__WHAT THE TASK ASKS__
Duplicate every text line in the listing below verbatim, keeping the original line breaks, and omit the pictures from your output.

Start of Block

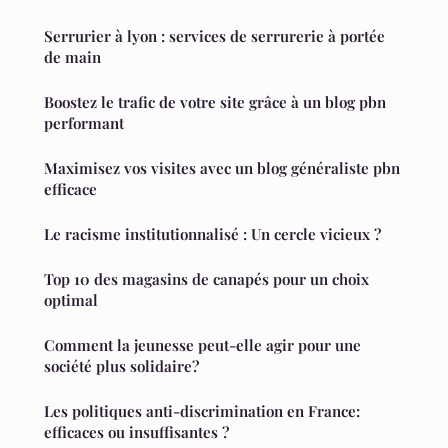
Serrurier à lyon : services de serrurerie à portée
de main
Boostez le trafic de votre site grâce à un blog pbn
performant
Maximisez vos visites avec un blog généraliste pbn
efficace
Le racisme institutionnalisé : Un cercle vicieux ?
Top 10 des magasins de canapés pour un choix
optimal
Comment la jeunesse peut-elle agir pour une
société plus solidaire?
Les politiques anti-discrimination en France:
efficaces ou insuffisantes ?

End of Block

__EXERCISE ANSWER__
Serrurier à lyon : services de serrurerie à portée
de main
Boostez le trafic de votre site grâce à un blog pbn
performant
Maximisez vos visites avec un blog généraliste pbn
efficace
Le racisme institutionnalisé : Un cercle vicieux ?
Top 10 des magasins de canapés pour un choix
optimal
Comment la jeunesse peut-elle agir pour une
société plus solidaire?
Les politiques anti-discrimination en France:
efficaces ou insuffisantes ?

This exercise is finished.